In some countries, I have known in East Africa, a bailiff enters first and says: “All rise” and you all stand up and the bailiff adds “This court is in session” then the judges come into the bench and order the audience to “be seated”.

The court session

We’re over a dozen sparsely seated on the church-like crimson benches unlike sometimes when hearings are held in one of the small offices of this courthouse and attendants have to listen from near the door in small corridors.

I have seen it twice here and at one time I was intercepted by a court clerk who barred me from entering because the room was already full.

Since this case started in 2019, it has been handled by two different judges.

It beats my logic to see this case involving two leading referral hospitals, one of the most prominent medics in East Africa and with a compensation claim of up to Rwf300 million handled by a single judge bench.

The first judge postponed it several times until his scheduled transfer came and he left it on the docket.

This second judge one day left us in the courtroom and went to meet the court’s president in his office, spent some good minutes there and came back with a decision to punish the lawyer for delaying the case.

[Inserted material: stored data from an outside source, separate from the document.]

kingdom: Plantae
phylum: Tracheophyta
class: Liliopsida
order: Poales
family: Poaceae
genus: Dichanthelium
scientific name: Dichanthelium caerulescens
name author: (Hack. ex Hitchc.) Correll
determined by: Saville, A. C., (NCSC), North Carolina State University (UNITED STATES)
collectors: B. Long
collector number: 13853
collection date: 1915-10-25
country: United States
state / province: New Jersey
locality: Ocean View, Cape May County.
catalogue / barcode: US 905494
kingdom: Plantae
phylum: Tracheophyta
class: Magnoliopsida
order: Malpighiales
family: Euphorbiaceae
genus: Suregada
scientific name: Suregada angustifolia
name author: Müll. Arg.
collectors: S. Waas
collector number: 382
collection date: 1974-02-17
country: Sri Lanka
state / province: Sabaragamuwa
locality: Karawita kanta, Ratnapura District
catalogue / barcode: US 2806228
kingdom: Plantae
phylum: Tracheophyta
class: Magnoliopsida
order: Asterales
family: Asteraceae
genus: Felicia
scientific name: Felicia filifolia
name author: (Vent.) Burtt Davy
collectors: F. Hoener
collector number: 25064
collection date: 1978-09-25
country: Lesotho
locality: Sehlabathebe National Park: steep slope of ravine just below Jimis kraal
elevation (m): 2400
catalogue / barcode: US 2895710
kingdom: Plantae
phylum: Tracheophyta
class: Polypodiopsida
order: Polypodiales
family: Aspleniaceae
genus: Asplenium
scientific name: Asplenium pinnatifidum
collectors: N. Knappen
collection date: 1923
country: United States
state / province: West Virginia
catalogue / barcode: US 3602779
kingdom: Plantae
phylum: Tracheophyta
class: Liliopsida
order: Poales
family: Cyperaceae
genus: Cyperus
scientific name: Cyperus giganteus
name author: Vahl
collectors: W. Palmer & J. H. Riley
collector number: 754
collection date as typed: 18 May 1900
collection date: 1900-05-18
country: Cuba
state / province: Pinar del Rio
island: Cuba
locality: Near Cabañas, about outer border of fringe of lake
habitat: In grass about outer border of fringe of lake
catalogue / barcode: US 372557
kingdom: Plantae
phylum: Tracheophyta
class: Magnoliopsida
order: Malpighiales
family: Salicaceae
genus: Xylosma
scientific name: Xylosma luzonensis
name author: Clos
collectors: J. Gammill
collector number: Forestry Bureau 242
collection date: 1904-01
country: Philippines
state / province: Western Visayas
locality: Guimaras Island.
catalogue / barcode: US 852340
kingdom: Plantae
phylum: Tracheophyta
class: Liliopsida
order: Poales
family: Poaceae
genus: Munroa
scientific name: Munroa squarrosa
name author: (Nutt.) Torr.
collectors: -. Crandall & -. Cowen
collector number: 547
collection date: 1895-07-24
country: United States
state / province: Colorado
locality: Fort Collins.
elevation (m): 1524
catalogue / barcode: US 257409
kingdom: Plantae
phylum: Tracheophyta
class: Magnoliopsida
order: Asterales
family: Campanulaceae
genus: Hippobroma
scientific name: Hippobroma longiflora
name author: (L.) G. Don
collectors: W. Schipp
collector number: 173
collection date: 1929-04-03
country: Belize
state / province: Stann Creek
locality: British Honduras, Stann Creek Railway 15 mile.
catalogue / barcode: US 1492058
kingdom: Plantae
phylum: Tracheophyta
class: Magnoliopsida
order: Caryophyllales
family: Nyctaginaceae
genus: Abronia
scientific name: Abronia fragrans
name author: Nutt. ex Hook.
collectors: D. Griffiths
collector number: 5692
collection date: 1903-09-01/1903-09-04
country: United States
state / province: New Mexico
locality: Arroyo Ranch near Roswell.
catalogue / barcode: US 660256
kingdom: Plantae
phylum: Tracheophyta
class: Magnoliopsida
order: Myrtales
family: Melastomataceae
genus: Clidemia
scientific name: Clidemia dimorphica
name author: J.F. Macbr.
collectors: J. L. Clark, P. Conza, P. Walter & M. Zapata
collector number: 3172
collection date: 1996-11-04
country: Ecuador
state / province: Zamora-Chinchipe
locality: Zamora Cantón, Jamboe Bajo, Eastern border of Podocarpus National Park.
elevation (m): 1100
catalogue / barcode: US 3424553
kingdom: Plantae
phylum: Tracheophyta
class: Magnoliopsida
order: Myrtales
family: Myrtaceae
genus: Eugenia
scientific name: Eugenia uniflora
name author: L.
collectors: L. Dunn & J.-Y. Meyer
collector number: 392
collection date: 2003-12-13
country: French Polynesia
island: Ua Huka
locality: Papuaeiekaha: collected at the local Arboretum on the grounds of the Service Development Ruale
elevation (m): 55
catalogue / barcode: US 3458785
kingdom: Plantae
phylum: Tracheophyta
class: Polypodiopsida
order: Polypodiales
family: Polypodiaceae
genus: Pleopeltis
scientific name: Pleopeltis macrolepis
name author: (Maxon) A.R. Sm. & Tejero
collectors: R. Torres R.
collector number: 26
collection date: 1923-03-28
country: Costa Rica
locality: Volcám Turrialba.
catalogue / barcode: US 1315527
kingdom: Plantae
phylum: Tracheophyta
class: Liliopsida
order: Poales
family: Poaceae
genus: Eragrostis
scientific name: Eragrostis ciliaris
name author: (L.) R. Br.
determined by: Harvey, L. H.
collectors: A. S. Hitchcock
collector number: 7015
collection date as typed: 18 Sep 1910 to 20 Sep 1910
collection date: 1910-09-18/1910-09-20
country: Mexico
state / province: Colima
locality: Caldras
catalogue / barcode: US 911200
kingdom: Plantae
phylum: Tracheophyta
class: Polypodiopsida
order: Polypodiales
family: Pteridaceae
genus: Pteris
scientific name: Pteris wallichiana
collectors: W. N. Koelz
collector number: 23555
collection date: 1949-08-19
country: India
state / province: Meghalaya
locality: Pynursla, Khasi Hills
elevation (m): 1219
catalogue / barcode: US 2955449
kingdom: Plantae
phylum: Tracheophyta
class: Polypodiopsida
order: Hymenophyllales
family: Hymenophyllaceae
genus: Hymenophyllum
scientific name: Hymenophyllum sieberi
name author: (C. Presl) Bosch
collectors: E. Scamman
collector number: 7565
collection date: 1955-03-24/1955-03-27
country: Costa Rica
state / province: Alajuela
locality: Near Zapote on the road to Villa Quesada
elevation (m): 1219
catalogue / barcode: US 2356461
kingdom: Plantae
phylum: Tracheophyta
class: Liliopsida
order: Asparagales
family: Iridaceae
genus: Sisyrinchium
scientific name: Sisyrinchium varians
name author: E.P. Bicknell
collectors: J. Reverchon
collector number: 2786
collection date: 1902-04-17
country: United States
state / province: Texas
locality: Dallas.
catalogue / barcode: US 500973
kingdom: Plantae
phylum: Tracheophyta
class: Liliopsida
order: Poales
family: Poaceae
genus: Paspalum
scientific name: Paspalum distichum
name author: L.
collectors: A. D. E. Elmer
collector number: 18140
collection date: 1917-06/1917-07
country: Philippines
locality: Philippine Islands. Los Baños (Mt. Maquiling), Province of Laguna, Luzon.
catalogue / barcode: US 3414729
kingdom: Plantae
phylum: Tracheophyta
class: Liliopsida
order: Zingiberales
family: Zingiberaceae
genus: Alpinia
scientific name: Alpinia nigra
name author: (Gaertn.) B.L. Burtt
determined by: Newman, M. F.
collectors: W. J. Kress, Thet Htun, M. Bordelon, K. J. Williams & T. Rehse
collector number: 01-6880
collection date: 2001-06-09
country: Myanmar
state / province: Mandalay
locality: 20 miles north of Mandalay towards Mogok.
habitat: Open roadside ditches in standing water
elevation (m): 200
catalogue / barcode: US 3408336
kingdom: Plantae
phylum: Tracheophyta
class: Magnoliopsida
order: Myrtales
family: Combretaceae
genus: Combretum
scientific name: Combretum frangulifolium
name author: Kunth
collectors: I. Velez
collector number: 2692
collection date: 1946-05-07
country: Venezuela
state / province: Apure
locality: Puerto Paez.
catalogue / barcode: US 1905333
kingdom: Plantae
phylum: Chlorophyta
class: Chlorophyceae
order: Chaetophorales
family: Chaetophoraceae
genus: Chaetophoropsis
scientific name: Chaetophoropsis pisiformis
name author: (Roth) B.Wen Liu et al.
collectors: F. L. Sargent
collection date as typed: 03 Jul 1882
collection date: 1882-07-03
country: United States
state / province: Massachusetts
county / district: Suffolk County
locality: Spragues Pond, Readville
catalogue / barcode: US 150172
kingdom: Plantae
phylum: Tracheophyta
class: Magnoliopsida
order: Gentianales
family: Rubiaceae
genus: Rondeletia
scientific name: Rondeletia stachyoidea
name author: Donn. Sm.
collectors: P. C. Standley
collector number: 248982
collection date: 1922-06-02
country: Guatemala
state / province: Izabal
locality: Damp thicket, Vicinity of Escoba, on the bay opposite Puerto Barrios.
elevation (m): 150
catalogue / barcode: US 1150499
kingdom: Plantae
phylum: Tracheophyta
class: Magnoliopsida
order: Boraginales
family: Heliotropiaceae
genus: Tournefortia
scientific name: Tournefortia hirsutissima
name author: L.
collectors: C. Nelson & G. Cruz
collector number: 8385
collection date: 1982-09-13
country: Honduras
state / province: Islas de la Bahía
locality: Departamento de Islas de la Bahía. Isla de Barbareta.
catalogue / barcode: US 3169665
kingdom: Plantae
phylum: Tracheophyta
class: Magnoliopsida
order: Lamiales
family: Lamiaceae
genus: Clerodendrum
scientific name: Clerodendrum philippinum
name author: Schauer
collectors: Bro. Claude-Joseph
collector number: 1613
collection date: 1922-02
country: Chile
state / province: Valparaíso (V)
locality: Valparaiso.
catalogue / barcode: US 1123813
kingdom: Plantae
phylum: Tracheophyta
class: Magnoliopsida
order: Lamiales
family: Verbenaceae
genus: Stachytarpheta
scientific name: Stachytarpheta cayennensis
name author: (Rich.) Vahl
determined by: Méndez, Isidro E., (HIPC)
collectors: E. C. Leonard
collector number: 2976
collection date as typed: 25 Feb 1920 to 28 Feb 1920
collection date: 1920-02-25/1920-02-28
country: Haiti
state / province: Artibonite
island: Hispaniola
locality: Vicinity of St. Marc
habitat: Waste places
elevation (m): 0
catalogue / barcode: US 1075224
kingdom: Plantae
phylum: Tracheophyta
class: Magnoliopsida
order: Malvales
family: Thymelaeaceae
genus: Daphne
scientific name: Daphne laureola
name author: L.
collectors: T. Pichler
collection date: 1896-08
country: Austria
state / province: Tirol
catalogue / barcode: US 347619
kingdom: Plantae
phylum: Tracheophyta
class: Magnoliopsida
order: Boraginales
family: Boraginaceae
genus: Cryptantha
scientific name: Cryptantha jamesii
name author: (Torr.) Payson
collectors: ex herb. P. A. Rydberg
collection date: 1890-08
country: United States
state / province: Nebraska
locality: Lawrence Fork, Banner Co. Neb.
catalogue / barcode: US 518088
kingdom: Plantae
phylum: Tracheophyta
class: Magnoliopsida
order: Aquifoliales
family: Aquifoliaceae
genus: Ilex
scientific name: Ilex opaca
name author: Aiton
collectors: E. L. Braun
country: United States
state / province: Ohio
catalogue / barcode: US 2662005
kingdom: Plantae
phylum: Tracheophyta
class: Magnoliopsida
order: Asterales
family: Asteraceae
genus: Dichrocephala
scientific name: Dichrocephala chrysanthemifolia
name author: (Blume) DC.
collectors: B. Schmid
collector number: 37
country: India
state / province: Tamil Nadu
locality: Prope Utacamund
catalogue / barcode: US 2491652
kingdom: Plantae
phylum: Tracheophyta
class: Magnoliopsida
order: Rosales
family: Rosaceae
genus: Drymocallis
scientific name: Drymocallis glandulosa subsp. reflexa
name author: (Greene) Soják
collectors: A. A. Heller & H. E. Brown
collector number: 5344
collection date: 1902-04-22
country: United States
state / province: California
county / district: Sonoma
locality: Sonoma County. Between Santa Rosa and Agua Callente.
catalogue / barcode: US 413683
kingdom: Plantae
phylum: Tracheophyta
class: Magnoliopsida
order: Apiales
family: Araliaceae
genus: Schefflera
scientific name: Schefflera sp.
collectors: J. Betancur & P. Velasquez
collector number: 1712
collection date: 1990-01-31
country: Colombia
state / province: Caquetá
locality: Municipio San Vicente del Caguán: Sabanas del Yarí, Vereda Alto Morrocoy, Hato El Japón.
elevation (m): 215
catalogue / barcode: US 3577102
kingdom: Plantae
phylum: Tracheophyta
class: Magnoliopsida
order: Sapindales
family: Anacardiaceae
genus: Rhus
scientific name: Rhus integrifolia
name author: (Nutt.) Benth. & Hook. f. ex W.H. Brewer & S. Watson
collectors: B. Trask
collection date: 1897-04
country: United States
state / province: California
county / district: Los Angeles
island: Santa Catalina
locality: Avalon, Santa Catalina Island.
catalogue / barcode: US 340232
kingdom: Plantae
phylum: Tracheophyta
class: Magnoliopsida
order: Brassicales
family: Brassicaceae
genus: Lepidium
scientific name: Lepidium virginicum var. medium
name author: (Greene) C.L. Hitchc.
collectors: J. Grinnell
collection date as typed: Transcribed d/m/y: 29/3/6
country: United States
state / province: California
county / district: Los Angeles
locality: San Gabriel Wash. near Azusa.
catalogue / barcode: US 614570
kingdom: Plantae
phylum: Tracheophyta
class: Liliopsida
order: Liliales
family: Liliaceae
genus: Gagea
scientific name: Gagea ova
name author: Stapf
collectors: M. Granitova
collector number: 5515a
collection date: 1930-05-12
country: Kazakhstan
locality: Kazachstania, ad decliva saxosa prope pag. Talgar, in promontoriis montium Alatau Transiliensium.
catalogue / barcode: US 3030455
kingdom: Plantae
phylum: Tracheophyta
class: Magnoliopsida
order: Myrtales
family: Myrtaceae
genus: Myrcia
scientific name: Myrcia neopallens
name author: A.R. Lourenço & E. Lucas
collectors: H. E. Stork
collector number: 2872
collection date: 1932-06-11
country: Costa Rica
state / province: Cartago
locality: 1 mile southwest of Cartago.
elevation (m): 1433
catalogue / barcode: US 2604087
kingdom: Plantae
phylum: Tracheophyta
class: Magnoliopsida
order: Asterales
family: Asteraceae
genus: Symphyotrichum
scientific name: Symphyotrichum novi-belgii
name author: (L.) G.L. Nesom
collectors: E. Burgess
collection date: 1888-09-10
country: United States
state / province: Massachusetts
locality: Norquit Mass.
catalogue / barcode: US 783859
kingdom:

It was my first time seeing a judge in their capacity leaving the courtroom to consult others outside the courtroom and come back with a decision. I think she violated her independence in the case.

Today, we expected a ruling on the objection submitted by the King Faisal Hospital lawyer but instead, the judge takes time to read from her computer as she asks the lawyer some questions about the experts’ report that had been answered in the previous session.

I get bored and return to the commentary writings that dirty-marked the white wall skirting and the bench backrests until the lawyer raises his voice in contention of the “interrogation” from the judge:

“Your honour, I came here to contend with my fellow lawyers, not this honourable court. Let the lawyers contend with me on the matter” the lawyer said.

“We’re all not medical professionals” another lawyer intervenes. “The experts’ report must be first decided on by this honourable court. It's primary to know if the report is admissible or not due to the objection submitted by one of us"

The judge gives a deaf hear after a long argument on it, starts asking the lawyer of the victim:

“Of the two, King Faisal Hospital and Kanombe (Rwanda) Military Hospital, who do you think should incur the compensation and at what percentage if they are to share?” the judge asks.

I lean back and look at the honourable judge in disbelief at her statement which sounds like a deliberation that the victim has got the compensation before the court’s decision.

I don’t think the lawyer is the right person to ask about the responsibility of each hospital in the case, I think it’s supposed to be the medical experts to tell the court according to the rules and ethics in the field.

The judge turns to the lawyers of all parties about their position on the experts’ report who also refer the judge to the arguments in the previous session, stressing that it’s important for the court to decide on King Faisal Hospital’s objection to the experts’ report.

The hearing goes on in obscurity for five hours until the judge announces that the case would be decided on 9th April 2020.